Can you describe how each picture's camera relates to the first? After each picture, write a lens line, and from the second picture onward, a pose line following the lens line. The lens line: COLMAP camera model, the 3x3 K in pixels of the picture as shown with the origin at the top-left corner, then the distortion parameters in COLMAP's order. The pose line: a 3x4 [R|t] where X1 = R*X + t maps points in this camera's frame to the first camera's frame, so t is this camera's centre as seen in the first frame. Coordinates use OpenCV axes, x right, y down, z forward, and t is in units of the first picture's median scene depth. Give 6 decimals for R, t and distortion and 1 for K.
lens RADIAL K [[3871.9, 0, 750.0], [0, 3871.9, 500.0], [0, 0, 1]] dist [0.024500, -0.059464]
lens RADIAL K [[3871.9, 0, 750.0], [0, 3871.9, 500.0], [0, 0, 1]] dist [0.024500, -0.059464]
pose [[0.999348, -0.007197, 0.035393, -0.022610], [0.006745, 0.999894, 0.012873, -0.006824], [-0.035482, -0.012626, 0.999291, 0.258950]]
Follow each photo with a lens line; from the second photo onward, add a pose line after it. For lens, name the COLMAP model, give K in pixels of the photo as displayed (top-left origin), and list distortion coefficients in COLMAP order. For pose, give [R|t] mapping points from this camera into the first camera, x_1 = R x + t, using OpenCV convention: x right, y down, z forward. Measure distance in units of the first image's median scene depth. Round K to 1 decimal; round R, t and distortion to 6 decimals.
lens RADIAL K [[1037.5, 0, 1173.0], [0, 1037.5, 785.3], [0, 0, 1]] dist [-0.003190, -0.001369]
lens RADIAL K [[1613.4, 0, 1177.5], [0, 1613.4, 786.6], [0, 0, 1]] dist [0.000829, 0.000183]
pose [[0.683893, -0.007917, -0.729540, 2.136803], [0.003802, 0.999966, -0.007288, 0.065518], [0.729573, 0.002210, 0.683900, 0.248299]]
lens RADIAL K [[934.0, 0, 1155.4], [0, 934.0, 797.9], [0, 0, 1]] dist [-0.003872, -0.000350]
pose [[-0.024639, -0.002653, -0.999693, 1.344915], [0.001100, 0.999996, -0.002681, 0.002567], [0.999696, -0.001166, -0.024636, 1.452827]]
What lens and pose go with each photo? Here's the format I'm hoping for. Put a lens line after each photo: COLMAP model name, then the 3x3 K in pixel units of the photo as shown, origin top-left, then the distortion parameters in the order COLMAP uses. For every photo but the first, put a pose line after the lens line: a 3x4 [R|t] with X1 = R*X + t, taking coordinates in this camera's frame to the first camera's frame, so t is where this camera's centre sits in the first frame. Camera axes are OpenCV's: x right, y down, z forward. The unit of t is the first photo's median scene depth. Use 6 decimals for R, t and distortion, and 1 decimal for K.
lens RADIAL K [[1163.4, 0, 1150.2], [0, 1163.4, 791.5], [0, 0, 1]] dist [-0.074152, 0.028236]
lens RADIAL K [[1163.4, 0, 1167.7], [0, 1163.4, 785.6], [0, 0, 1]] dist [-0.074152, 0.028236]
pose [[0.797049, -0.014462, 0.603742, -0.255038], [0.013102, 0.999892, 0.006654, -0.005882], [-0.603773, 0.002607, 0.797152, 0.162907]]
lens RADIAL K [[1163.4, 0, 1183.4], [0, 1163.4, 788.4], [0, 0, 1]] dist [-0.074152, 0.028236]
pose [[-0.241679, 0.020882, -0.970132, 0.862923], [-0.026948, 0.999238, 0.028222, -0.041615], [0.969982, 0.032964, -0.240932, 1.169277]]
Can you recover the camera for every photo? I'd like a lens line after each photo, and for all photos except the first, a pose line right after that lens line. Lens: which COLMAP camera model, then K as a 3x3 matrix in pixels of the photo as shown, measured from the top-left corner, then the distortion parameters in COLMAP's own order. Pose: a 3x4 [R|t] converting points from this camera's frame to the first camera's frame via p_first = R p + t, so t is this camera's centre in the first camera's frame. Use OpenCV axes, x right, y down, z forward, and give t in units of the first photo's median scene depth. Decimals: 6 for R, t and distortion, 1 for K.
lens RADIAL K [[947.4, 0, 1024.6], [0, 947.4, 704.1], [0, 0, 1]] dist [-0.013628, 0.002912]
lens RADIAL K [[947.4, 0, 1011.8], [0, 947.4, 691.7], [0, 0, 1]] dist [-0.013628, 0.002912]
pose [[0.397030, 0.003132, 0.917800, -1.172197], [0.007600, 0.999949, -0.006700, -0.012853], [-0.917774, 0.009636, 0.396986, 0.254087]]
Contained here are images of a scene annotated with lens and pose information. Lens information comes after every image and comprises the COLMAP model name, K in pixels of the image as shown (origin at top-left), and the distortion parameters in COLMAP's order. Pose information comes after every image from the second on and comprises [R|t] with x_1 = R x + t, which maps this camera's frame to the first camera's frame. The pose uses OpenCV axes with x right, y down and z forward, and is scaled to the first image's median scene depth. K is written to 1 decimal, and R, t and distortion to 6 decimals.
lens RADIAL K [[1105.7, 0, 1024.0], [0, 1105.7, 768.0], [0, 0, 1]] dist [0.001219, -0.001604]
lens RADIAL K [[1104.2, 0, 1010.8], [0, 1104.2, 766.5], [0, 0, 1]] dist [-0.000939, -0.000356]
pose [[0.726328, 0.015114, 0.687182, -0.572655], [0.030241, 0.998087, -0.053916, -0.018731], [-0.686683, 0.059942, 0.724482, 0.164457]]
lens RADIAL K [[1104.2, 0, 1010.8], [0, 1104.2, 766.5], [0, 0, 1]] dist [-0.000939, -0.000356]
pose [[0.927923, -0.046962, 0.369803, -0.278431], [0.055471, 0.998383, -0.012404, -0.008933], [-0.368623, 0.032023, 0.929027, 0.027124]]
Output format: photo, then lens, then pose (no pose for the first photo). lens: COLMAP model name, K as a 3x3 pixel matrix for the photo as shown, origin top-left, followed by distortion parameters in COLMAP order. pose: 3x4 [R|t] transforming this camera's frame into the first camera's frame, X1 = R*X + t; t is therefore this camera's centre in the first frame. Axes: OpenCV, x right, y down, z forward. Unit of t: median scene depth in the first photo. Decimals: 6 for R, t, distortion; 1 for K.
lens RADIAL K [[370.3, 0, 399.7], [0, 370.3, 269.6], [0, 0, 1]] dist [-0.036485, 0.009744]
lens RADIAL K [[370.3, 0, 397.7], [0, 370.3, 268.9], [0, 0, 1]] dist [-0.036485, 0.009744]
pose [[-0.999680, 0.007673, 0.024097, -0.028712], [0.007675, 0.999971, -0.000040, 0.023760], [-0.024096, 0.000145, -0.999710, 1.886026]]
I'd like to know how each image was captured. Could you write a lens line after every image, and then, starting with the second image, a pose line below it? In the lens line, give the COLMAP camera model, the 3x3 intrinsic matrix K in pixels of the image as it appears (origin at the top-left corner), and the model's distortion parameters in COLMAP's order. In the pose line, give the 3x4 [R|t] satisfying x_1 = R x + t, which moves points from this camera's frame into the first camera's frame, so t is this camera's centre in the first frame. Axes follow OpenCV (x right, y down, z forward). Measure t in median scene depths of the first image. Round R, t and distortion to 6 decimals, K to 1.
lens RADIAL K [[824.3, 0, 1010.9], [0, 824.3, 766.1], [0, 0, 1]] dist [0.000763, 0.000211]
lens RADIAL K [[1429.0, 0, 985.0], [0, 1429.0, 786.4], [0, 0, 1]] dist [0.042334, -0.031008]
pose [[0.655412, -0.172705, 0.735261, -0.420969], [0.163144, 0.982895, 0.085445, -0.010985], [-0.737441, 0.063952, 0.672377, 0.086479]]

━━━━━━

▶ [Exercise description]:
Reproduce every item above verbatim, with no changes to wording, spacing, or punctuation.

▶ [Problem solution]:
Can you describe how each picture's camera relates to the first? After each picture, write a lens line, and from the second picture onward, a pose line following the lens line. The lens line: COLMAP camera model, the 3x3 K in pixels of the picture as shown with the origin at the top-left corner, then the distortion parameters in COLMAP's order. The pose line: a 3x4 [R|t] where X1 = R*X + t maps points in this camera's frame to the first camera's frame, so t is this camera's centre as seen in the first frame. Coordinates use OpenCV axes, x right, y down, z forward, and t is in units of the first picture's median scene depth. Give 6 decimals for R, t and distortion and 1 for K.
lens RADIAL K [[3871.9, 0, 750.0], [0, 3871.9, 500.0], [0, 0, 1]] dist [0.024500, -0.059464]
lens RADIAL K [[3871.9, 0, 750.0], [0, 3871.9, 500.0], [0, 0, 1]] dist [0.024500, -0.059464]
pose [[0.999348, -0.007197, 0.035393, -0.022610], [0.006745, 0.999894, 0.012873, -0.006824], [-0.035482, -0.012626, 0.999291, 0.258950]]
Follow each photo with a lens line; from the second photo onward, add a pose line after it. For lens, name the COLMAP model, give K in pixels of the photo as displayed (top-left origin), and list distortion coefficients in COLMAP order. For pose, give [R|t] mapping points from this camera into the first camera, x_1 = R x + t, using OpenCV convention: x right, y down, z forward. Measure distance in units of the first image's median scene depth. Round K to 1 decimal; round R, t and distortion to 6 decimals.
lens RADIAL K [[1037.5, 0, 1173.0], [0, 1037.5, 785.3], [0, 0, 1]] dist [-0.003190, -0.001369]
lens RADIAL K [[1613.4, 0, 1177.5], [0, 1613.4, 786.6], [0, 0, 1]] dist [0.000829, 0.000183]
pose [[0.683893, -0.007917, -0.729540, 2.136803], [0.003802, 0.999966, -0.007288, 0.065518], [0.729573, 0.002210, 0.683900, 0.248299]]
lens RADIAL K [[934.0, 0, 1155.4], [0, 934.0, 797.9], [0, 0, 1]] dist [-0.003872, -0.000350]
pose [[-0.024639, -0.002653, -0.999693, 1.344915], [0.001100, 0.999996, -0.002681, 0.002567], [0.999696, -0.001166, -0.024636, 1.452827]]
What lens and pose go with each photo? Here's the format I'm hoping for. Put a lens line after each photo: COLMAP model name, then the 3x3 K in pixel units of the photo as shown, origin top-left, then the distortion parameters in the order COLMAP uses. For every photo but the first, put a pose line after the lens line: a 3x4 [R|t] with X1 = R*X + t, taking coordinates in this camera's frame to the first camera's frame, so t is where this camera's centre sits in the first frame. Camera axes are OpenCV's: x right, y down, z forward. The unit of t is the first photo's median scene depth. Use 6 decimals for R, t and distortion, and 1 decimal for K.
lens RADIAL K [[1163.4, 0, 1150.2], [0, 1163.4, 791.5], [0, 0, 1]] dist [-0.074152, 0.028236]
lens RADIAL K [[1163.4, 0, 1167.7], [0, 1163.4, 785.6], [0, 0, 1]] dist [-0.074152, 0.028236]
pose [[0.797049, -0.014462, 0.603742, -0.255038], [0.013102, 0.999892, 0.006654, -0.005882], [-0.603773, 0.002607, 0.797152, 0.162907]]
lens RADIAL K [[1163.4, 0, 1183.4], [0, 1163.4, 788.4], [0, 0, 1]] dist [-0.074152, 0.028236]
pose [[-0.241679, 0.020882, -0.970132, 0.862923], [-0.026948, 0.999238, 0.028222, -0.041615], [0.969982, 0.032964, -0.240932, 1.169277]]
Can you recover the camera for every photo? I'd like a lens line after each photo, and for all photos except the first, a pose line right after that lens line. Lens: which COLMAP camera model, then K as a 3x3 matrix in pixels of the photo as shown, measured from the top-left corner, then the distortion parameters in COLMAP's own order. Pose: a 3x4 [R|t] converting points from this camera's frame to the first camera's frame via p_first = R p + t, so t is this camera's centre in the first camera's frame. Use OpenCV axes, x right, y down, z forward, and give t in units of the first photo's median scene depth. Decimals: 6 for R, t and distortion, 1 for K.
lens RADIAL K [[947.4, 0, 1024.6], [0, 947.4, 704.1], [0, 0, 1]] dist [-0.013628, 0.002912]
lens RADIAL K [[947.4, 0, 1011.8], [0, 947.4, 691.7], [0, 0, 1]] dist [-0.013628, 0.002912]
pose [[0.397030, 0.003132, 0.917800, -1.172197], [0.007600, 0.999949, -0.006700, -0.012853], [-0.917774, 0.009636, 0.396986, 0.254087]]
Contained here are images of a scene annotated with lens and pose information. Lens information comes after every image and comprises the COLMAP model name, K in pixels of the image as shown (origin at top-left), and the distortion parameters in COLMAP's order. Pose information comes after every image from the second on and comprises [R|t] with x_1 = R x + t, which maps this camera's frame to the first camera's frame. The pose uses OpenCV axes with x right, y down and z forward, and is scaled to the first image's median scene depth. K is written to 1 decimal, and R, t and distortion to 6 decimals.
lens RADIAL K [[1105.7, 0, 1024.0], [0, 1105.7, 768.0], [0, 0, 1]] dist [0.001219, -0.001604]
lens RADIAL K [[1104.2, 0, 1010.8], [0, 1104.2, 766.5], [0, 0, 1]] dist [-0.000939, -0.000356]
pose [[0.726328, 0.015114, 0.687182, -0.572655], [0.030241, 0.998087, -0.053916, -0.018731], [-0.686683, 0.059942, 0.724482, 0.164457]]
lens RADIAL K [[1104.2, 0, 1010.8], [0, 1104.2, 766.5], [0, 0, 1]] dist [-0.000939, -0.000356]
pose [[0.927923, -0.046962, 0.369803, -0.278431], [0.055471, 0.998383, -0.012404, -0.008933], [-0.368623, 0.032023, 0.929027, 0.027124]]
Output format: photo, then lens, then pose (no pose for the first photo). lens: COLMAP model name, K as a 3x3 pixel matrix for the photo as shown, origin top-left, followed by distortion parameters in COLMAP order. pose: 3x4 [R|t] transforming this camera's frame into the first camera's frame, X1 = R*X + t; t is therefore this camera's centre in the first frame. Axes: OpenCV, x right, y down, z forward. Unit of t: median scene depth in the first photo. Decimals: 6 for R, t, distortion; 1 for K.
lens RADIAL K [[370.3, 0, 399.7], [0, 370.3, 269.6], [0, 0, 1]] dist [-0.036485, 0.009744]
lens RADIAL K [[370.3, 0, 397.7], [0, 370.3, 268.9], [0, 0, 1]] dist [-0.036485, 0.009744]
pose [[-0.999680, 0.007673, 0.024097, -0.028712], [0.007675, 0.999971, -0.000040, 0.023760], [-0.024096, 0.000145, -0.999710, 1.886026]]
I'd like to know how each image was captured. Could you write a lens line after every image, and then, starting with the second image, a pose line below it? In the lens line, give the COLMAP camera model, the 3x3 intrinsic matrix K in pixels of the image as it appears (origin at the top-left corner), and the model's distortion parameters in COLMAP's order. In the pose line, give the 3x4 [R|t] satisfying x_1 = R x + t, which moves points from this camera's frame into the first camera's frame, so t is this camera's centre in the first frame. Axes follow OpenCV (x right, y down, z forward). Measure t in median scene depths of the first image. Round R, t and distortion to 6 decimals, K to 1.
lens RADIAL K [[824.3, 0, 1010.9], [0, 824.3, 766.1], [0, 0, 1]] dist [0.000763, 0.000211]
lens RADIAL K [[1429.0, 0, 985.0], [0, 1429.0, 786.4], [0, 0, 1]] dist [0.042334, -0.031008]
pose [[0.655412, -0.172705, 0.735261, -0.420969], [0.163144, 0.982895, 0.085445, -0.010985], [-0.737441, 0.063952, 0.672377, 0.086479]]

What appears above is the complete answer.